Dataset records:

◇ ◇ ◇ ◇ ◇

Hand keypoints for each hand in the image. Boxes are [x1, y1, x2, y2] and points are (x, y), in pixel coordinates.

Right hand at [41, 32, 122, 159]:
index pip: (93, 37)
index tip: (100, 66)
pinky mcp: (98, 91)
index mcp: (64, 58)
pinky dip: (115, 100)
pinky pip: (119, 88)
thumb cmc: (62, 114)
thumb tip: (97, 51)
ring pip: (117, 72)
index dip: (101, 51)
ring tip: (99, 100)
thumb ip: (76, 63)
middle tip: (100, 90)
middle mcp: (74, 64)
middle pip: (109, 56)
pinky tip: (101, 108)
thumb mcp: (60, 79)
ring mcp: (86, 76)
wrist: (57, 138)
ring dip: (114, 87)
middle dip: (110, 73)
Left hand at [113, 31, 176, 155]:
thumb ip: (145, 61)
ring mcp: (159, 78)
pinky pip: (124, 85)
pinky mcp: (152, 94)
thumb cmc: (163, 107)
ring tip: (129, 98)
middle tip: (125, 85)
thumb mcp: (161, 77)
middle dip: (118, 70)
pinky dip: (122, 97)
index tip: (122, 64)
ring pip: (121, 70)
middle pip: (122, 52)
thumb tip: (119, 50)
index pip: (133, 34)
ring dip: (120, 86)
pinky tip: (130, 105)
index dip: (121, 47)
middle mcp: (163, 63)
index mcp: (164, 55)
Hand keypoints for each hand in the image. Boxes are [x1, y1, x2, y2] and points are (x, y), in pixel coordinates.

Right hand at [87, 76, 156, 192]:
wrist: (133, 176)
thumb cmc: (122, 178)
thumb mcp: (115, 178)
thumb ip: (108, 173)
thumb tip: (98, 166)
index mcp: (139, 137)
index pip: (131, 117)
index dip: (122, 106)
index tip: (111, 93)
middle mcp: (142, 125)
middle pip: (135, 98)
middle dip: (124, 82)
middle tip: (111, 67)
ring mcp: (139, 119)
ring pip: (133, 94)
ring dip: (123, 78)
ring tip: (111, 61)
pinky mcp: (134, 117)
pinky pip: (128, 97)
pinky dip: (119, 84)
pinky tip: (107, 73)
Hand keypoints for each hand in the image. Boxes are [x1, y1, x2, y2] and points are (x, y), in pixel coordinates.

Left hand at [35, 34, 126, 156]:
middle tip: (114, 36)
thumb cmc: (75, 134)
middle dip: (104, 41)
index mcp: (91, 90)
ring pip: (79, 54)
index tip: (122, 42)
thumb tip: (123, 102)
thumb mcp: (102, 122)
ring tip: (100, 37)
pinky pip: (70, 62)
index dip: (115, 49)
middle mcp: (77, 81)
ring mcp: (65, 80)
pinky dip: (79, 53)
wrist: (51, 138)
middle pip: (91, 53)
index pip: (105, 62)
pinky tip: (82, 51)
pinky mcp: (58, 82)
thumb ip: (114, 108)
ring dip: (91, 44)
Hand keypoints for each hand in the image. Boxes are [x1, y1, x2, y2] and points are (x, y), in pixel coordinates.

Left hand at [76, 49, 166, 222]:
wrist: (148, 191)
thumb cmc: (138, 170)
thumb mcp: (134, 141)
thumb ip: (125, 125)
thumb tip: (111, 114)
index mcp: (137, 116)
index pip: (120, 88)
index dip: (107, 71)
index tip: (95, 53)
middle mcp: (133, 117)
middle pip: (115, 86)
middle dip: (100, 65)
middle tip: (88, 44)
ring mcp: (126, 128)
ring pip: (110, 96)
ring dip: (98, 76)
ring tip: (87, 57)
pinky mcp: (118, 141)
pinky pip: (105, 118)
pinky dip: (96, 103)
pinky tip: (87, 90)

◇ ◇ ◇ ◇ ◇

What is being asked:
In the answer, give the lines from the first line of the data through the line with "index mcp: (139, 137)", exactly as they appear and with no additions.

Written solution:
Hand keypoints for each hand in the image. Boxes are [x1, y1, x2, y2] and points are (x, y), in pixel coordinates.

Right hand at [41, 32, 122, 159]:
index pip: (93, 37)
index tip: (100, 66)
pinky mcp: (98, 91)
index mcp: (64, 58)
pinky dip: (115, 100)
pinky pip: (119, 88)
thumb cmc: (62, 114)
thumb tip: (97, 51)
ring pip: (117, 72)
index dip: (101, 51)
ring tip: (99, 100)
thumb ip: (76, 63)
middle tip: (100, 90)
middle mcp: (74, 64)
middle pip: (109, 56)
pinky tip: (101, 108)
thumb mcp: (60, 79)
ring mcp: (86, 76)
wrist: (57, 138)
ring dip: (114, 87)
middle dip: (110, 73)
Left hand at [113, 31, 176, 155]:
thumb ip: (145, 61)
ring mcp: (159, 78)
pinky pip: (124, 85)
pinky mcp: (152, 94)
thumb cmc: (163, 107)
ring tip: (129, 98)
middle tip: (125, 85)
thumb mcp: (161, 77)
middle dip: (118, 70)
pinky dip: (122, 97)
index tip: (122, 64)
ring pip: (121, 70)
middle pip: (122, 52)
thumb tip: (119, 50)
index pip: (133, 34)
ring dip: (120, 86)
pinky tip: (130, 105)
index dip: (121, 47)
middle mcp: (163, 63)
index mcp: (164, 55)
Hand keypoints for each hand in the image. Boxes are [x1, y1, x2, y2] and points are (x, y), in pixel coordinates.

Right hand at [87, 76, 156, 192]:
wrist: (133, 176)
thumb cmc: (122, 178)
thumb mcp: (115, 178)
thumb ip: (108, 173)
thumb tip: (98, 166)
index mcp: (139, 137)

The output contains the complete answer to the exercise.